Not surprisingly, perhaps, German thinkers in the tradition of Geistesgeschichte, or Intellectual Historyhave been best able to diagnose the special genius of Pocock’s thought. So Martin Mulsow, Professor of Intellectual History at the University of Erfurt, and Andreas Mahler, Professor of Geistesgeschichte  at the Freie Universität Berlin, in their Die Cambridge School der Politischen Ideengeschichte (Suhrkamp, 2010), see the specificity of Pocock’s contribution.
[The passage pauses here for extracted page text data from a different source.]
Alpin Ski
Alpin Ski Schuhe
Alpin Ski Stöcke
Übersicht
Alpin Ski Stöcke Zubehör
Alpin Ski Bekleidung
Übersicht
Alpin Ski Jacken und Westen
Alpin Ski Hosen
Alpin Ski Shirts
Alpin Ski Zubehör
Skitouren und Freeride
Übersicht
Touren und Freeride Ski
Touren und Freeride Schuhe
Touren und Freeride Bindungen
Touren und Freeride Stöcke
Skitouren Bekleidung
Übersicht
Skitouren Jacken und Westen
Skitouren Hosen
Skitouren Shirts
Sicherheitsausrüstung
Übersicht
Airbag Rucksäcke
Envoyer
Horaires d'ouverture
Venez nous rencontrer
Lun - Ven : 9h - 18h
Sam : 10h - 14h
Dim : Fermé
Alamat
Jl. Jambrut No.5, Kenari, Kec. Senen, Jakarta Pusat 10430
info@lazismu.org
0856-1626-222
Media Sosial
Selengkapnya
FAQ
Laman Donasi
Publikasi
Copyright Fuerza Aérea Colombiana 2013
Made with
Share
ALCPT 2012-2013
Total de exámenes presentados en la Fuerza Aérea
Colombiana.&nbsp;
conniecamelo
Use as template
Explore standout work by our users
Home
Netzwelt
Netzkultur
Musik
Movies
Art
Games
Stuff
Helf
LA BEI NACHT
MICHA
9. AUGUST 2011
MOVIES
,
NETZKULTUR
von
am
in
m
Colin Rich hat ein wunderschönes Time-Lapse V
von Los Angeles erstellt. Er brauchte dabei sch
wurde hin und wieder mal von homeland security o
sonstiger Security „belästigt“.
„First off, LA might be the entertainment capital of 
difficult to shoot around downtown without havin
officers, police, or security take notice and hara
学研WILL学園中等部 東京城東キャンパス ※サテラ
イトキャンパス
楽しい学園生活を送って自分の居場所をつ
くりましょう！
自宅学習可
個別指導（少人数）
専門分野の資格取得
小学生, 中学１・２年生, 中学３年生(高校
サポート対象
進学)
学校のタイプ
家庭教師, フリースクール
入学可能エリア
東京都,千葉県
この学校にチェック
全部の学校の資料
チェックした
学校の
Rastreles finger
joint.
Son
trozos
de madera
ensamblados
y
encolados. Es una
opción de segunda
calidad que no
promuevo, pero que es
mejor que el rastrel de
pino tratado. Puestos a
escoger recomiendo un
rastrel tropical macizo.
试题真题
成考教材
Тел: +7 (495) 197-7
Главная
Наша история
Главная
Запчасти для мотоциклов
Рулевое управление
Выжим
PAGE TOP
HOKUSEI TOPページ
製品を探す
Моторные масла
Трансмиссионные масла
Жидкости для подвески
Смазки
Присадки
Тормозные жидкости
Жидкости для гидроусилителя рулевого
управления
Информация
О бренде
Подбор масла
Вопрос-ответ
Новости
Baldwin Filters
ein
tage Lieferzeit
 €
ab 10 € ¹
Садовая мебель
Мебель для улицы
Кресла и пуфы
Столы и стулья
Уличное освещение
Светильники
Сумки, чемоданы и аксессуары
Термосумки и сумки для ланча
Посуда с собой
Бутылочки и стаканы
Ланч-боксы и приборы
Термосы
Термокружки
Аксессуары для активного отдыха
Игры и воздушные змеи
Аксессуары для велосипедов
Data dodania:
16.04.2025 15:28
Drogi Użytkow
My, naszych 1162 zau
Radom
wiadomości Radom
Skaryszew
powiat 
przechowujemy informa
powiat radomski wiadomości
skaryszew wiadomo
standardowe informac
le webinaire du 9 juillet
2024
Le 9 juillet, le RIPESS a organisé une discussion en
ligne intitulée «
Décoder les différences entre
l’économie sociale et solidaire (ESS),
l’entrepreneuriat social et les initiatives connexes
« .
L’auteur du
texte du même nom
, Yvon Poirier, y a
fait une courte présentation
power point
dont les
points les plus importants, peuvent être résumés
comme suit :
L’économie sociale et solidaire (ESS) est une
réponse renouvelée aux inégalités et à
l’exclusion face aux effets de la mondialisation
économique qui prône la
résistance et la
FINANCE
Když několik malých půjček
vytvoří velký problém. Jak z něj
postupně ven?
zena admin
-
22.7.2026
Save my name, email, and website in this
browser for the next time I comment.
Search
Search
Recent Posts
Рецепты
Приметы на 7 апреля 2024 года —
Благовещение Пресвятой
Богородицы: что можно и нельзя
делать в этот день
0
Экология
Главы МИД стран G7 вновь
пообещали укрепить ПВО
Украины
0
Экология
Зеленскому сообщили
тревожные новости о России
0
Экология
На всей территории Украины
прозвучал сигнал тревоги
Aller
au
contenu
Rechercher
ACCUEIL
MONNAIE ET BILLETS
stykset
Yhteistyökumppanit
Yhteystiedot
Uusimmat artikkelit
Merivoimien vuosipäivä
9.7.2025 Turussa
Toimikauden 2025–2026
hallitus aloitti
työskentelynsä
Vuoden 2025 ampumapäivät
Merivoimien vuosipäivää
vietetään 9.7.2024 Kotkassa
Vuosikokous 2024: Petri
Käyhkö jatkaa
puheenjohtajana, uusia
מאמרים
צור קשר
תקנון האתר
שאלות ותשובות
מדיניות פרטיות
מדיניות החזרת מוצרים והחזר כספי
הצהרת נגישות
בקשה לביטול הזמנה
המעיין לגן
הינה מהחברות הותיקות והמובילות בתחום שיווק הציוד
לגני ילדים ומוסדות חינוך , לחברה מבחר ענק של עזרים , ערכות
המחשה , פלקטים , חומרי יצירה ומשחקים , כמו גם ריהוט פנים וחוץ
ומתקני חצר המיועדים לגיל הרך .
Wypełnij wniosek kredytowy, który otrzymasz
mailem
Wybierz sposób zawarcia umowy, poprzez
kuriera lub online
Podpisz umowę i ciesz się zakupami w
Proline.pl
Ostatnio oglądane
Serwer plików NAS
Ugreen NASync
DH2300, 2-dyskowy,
Mulsow in Prekär Wissen (Suhrkamp, 2012), Precarious Knowledge, translated as Knowledge Lost (Princeton 2022), emphasizes the work of antiquarians and other unveilers working in the margins, the producers of ‘precarious knowledge’. Their efforts have contributed to what the Germans call Nichtwissen, systematic obstacles to the distribution of knowledge. So we should not be surprised that Pocock, after his masterful work on ‘the Enlightenments’ of Edward Gibbon, should have turned in his last days to Ibn Khaldun (1332-1406), the Tunisian historian and sociologist, considered to be the father of historiography, and best known for his Al-Muqaddima, the introduction to his universal history of empires. Pocock sees Ibn Khaldun anticipating Gibbon’s ‘enlightenments’ (see Pocock, 2019: ‘Two Cities: 1. The desert and the city: reading the history of civilization in Ibn Khaldun after Edward Gibbon. II. Rational Enthusiasm and angelicality: the concept of prophecy in Ibn Khaldun and Edward Gibbon’). Or perhaps we could say, Pocock saw Ibn Khaldun as the producer of ‘precarious knowledge’ or ‘knowledge lost’. But then the same could be said, I have argued elsewhere, for the great Thomas Hobbes, apparently a most conservative figure, who can however be read quite differently, as Pocock already suggests.